Die am Rano Raraku aufgestellten Moai fungierten dagegen nur
noch als profane Gedenkstatuen, ohne eine schützende Funktion
für eine Siedlungsgemeinschaft zu haben. Denn die Rano-Raraku-Moai
konnten weder sehen noch wurden sie mit den Gebeinen der zu
gedenkenden Vorfahren verbunden. Bei den Moai in den Ebenen,
das hatte bereits Katherine Routledge 1914/15 festgestellt,
handelte es sich zum größten Teil um Statuen, die
während des Transportes zerbrochen und dann aufgegeben
worden waren; sie galten als gestorben. Einige wenige Moai in
den Ebenen fungierten als Grenzmarkierungen zwischen den einzelnen
Clan-Territorien.
In der Literatur zur Osterinsel ist immer wieder zu lesen,
dass der Moai-Ahnenkult vom Vogelmann-Kult abgelöst wurde.

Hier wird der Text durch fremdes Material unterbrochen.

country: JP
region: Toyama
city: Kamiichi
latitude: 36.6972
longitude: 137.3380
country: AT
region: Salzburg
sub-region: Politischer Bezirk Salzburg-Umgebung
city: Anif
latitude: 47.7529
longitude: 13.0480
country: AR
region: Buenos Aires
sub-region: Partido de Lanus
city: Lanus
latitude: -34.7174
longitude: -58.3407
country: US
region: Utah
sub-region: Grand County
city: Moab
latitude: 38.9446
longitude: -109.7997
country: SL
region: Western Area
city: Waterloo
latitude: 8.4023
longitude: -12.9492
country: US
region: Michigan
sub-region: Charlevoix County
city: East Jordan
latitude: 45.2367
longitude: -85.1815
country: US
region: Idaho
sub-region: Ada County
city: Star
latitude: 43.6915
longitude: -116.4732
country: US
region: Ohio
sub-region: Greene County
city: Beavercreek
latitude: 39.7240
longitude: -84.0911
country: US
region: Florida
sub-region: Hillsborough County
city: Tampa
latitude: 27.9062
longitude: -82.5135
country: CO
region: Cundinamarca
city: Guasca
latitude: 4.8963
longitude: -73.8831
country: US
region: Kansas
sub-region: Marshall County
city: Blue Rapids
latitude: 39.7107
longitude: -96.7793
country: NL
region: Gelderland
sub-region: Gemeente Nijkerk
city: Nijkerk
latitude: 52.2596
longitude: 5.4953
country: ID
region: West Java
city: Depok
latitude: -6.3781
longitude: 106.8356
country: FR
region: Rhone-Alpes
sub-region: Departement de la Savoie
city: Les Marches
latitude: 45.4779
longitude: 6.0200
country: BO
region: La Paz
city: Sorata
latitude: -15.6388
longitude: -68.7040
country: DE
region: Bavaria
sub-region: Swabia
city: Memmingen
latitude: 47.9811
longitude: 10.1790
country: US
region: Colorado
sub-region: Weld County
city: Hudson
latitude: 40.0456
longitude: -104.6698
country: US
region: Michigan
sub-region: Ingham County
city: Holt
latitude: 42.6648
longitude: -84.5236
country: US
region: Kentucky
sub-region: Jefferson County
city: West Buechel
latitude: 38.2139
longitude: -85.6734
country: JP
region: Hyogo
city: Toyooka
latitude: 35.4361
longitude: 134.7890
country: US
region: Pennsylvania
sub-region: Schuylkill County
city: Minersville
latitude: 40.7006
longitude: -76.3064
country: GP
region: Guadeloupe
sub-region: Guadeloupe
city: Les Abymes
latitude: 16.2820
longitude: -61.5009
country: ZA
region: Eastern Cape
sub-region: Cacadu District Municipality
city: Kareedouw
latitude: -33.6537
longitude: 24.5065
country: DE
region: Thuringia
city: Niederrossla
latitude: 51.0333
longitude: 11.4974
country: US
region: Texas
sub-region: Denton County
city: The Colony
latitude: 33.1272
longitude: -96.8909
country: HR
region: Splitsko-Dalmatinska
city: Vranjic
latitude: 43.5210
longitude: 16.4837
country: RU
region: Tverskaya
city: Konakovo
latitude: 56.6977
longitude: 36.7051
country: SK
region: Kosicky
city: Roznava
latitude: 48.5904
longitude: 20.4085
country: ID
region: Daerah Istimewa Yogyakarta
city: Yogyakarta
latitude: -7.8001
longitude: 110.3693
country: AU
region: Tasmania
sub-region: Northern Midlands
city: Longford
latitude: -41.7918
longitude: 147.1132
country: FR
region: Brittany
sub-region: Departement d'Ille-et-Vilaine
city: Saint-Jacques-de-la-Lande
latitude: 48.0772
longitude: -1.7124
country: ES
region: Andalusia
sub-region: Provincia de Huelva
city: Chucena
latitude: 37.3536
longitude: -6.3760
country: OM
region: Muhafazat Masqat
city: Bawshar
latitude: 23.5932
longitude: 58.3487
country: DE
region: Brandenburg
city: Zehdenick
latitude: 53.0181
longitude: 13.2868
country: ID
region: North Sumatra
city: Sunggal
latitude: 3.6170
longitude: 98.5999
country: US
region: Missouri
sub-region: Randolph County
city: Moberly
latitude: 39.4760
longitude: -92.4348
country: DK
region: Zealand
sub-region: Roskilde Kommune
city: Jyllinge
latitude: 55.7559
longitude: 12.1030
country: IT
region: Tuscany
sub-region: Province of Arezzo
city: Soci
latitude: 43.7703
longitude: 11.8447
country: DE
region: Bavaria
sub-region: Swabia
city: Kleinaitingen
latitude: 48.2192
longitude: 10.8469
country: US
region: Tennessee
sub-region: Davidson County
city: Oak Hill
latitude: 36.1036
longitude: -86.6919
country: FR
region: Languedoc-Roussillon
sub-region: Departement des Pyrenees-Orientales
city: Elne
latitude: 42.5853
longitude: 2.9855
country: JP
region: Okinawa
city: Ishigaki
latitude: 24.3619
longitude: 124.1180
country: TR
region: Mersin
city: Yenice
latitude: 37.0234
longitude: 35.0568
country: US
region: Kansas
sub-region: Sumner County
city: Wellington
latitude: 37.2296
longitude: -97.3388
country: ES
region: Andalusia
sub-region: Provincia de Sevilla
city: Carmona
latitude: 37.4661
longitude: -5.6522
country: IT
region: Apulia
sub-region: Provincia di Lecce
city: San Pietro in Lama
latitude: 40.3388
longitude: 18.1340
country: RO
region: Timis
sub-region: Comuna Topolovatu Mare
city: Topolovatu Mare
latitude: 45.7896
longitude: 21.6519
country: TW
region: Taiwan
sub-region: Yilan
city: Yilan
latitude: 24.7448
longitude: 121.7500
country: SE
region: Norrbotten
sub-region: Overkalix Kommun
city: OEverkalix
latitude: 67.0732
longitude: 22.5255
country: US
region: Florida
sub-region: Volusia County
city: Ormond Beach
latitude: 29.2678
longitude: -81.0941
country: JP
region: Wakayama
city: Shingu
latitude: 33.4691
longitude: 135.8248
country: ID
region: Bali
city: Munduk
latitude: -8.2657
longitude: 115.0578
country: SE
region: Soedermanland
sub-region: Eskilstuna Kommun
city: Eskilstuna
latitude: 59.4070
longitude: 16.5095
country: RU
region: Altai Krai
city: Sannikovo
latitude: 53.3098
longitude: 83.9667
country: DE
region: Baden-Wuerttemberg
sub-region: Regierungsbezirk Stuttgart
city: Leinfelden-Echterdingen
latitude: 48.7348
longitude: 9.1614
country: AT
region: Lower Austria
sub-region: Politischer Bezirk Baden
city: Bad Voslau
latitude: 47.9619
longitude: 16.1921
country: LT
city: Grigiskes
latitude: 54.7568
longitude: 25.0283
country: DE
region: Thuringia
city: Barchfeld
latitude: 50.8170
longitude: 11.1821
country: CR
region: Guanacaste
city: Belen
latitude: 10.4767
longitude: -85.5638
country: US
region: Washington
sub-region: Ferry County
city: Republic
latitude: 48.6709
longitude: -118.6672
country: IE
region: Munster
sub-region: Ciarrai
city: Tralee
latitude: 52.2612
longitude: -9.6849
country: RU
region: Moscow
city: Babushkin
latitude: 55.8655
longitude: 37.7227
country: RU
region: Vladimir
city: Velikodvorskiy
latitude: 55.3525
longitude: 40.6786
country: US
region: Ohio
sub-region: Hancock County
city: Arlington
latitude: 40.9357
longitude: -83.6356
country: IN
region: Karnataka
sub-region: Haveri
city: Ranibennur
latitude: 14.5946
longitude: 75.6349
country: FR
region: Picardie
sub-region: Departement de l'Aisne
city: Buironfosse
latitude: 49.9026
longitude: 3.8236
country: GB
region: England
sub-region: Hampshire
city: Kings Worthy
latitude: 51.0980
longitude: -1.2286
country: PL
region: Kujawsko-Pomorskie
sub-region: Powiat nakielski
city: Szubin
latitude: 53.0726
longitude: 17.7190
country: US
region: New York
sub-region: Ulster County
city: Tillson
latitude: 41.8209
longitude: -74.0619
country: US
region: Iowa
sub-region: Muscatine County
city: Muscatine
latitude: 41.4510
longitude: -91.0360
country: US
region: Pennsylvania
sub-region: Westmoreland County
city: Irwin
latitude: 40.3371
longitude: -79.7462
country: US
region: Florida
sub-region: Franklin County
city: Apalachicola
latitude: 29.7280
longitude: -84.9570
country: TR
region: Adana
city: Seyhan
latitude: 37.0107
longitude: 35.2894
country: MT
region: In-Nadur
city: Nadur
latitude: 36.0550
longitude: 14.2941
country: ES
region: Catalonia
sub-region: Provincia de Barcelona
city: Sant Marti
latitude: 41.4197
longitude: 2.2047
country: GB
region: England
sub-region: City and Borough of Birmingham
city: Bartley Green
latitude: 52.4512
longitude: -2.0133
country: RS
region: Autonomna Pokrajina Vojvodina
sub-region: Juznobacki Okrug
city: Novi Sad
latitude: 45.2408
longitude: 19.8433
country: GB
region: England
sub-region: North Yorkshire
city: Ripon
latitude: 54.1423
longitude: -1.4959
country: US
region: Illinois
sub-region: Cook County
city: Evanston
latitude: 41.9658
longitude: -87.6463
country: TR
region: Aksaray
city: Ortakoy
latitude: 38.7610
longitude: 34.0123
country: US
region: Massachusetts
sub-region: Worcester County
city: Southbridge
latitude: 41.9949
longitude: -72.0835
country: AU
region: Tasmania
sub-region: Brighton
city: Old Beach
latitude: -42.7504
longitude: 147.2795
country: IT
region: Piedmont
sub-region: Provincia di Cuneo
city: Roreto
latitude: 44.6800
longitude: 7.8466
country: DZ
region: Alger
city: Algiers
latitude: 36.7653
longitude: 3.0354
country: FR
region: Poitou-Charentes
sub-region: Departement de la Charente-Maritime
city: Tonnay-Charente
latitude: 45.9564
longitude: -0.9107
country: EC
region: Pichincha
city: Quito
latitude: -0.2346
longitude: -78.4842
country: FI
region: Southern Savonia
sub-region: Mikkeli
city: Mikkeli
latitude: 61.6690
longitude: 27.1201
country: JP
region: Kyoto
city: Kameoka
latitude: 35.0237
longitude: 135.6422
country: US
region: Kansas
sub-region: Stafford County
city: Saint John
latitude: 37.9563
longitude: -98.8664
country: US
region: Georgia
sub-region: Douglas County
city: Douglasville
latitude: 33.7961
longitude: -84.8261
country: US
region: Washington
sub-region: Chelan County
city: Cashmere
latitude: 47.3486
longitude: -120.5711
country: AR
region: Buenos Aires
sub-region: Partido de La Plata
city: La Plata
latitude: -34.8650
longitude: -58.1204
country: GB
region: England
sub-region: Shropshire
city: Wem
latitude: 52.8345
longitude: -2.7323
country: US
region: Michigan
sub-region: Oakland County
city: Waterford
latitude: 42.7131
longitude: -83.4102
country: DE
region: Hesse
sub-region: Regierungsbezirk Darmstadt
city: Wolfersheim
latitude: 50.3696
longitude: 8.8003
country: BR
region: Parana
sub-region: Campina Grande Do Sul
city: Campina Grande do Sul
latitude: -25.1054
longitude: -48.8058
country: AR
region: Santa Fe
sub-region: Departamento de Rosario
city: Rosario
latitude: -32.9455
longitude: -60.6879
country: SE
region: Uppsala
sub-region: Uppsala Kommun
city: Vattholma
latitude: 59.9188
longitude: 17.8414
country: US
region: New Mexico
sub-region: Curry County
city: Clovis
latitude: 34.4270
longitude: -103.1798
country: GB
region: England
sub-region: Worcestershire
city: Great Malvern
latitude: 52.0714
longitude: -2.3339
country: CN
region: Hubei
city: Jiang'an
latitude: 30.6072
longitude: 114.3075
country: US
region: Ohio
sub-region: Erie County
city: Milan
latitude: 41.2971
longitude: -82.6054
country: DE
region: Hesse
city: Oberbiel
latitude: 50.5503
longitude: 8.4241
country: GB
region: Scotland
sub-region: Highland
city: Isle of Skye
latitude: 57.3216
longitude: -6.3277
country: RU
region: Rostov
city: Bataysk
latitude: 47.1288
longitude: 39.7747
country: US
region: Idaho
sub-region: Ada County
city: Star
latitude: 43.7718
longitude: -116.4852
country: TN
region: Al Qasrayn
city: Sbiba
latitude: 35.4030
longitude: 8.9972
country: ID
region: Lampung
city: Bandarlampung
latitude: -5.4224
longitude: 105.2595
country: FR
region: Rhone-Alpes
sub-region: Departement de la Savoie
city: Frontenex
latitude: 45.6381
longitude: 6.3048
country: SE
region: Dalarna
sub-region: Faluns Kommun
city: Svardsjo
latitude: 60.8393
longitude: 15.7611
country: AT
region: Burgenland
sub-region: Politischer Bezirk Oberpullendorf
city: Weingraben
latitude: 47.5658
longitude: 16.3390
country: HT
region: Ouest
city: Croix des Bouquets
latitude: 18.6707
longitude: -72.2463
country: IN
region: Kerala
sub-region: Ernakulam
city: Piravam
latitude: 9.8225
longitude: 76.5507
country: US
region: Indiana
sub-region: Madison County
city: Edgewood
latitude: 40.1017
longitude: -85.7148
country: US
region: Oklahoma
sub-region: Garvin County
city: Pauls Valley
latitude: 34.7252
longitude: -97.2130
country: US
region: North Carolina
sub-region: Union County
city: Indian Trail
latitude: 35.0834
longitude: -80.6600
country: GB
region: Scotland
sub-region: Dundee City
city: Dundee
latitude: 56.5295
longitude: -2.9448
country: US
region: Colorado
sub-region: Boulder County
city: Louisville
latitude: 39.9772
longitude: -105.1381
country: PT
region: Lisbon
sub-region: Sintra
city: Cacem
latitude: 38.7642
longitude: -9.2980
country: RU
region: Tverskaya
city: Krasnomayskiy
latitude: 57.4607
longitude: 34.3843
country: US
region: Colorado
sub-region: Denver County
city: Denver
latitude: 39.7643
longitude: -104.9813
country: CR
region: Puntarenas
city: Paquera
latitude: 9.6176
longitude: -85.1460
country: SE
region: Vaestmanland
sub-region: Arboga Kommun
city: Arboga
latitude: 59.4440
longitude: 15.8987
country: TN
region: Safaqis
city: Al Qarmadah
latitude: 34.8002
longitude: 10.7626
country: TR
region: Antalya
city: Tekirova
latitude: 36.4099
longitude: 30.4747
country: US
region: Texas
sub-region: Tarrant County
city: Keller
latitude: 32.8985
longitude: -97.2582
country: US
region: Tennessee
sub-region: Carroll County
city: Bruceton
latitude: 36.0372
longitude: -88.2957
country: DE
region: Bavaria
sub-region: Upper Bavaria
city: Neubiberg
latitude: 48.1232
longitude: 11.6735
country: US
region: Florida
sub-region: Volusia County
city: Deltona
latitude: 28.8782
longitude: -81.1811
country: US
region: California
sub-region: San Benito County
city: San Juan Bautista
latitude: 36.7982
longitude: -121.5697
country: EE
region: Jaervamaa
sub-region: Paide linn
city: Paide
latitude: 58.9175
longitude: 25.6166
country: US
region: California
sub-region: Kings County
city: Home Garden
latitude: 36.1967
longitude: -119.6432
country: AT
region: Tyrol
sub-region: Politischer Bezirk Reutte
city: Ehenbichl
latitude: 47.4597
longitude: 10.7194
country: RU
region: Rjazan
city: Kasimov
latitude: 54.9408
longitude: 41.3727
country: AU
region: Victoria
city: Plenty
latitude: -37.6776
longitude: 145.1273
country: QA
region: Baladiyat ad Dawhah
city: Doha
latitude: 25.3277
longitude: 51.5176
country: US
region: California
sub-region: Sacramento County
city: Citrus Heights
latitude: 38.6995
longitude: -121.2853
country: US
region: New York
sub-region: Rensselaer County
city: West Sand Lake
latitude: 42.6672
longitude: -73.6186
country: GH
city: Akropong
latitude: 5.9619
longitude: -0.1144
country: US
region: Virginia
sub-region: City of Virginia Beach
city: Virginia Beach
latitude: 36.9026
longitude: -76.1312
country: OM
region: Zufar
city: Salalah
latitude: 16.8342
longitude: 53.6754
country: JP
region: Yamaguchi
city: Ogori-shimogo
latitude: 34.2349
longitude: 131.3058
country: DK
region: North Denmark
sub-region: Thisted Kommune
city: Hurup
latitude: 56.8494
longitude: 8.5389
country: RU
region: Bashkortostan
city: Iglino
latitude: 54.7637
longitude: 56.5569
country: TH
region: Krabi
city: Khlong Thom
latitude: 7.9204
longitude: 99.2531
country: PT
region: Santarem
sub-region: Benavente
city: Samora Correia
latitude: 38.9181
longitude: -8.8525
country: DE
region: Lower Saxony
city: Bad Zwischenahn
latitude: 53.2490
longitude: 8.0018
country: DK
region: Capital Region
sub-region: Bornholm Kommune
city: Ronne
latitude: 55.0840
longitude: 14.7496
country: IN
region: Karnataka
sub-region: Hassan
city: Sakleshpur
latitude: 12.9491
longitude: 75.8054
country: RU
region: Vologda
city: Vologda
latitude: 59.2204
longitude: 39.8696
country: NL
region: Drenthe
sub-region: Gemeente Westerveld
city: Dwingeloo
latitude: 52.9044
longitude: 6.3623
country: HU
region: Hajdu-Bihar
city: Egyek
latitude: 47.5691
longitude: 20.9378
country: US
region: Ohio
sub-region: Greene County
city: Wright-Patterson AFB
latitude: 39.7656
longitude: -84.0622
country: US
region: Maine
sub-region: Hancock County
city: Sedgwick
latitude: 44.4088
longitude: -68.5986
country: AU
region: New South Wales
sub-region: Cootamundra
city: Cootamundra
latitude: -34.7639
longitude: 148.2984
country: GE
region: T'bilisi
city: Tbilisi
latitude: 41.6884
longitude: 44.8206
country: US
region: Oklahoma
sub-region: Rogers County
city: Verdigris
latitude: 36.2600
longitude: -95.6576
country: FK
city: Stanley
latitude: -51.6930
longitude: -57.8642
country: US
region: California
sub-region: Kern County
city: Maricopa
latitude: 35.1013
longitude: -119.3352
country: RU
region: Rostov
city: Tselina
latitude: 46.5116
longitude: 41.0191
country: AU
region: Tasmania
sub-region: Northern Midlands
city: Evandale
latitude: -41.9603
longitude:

Doch Ablösen bedeutet in diesem Fall nicht Beenden.
Der Kult um den Vogelmann begann etwa um 1520 (siehe Vogelmann-Kult
ab Seite 109). Das offizielle Ende des Moai-Ahnenkultes (gemeint
sind die Zeremonien mit dem Einsetzen der Augen-Inlays) vollzog
sich rund 150 Jahre später, nämlich mit Ende des Poike-Krieges
um 1670 und mit Einstellung der Moai-Produktion am Rano Raraku.
Aber damit war die Ahnenverehrung mit den Moai nicht beendet.
So berichten die Reisenden um Jacob Roggeveen, dass sich die
Insulaner noch im Jahre 1722 vor den Moai niederwarfen und betende
Gesten vollzogen. 1770 wurden die Spanier um Felipe González
de Ahedo von den Insulanern gebeten, nicht in Gegenwart der
Moai zu rauchen, und die Mannschaft um James Cook erhielt 1774
Hinweise, bitte nicht über die Ahu-Anlagen zu laufen. Und
selbst 100 Jahre nach James Cook strahlte der Respekt vor den
Moai unter den Inselbewohnern immer noch nach, denn als Jakob
Weisser (von der Wilhelm Geiseler Expedition) 1882 einem am
Boden liegenden Moai ein Stück vom Ohr abschlagen wollte,
signalisierte der einheimische Führer, dass das nicht erlaubt
sei.
* Beispiel: Hoa Hakanononga (Gott der Thunfischer),
Tukuturi (der sitzende Moai), die Begräbnissäule
am Vinapu (Statue mit zwei Köpfen), Mare Hono (Statue
im Zugangsbereich Vai Atare), Hoa Hava (kleine Statue, die
1868 mit nach England genommen wurde).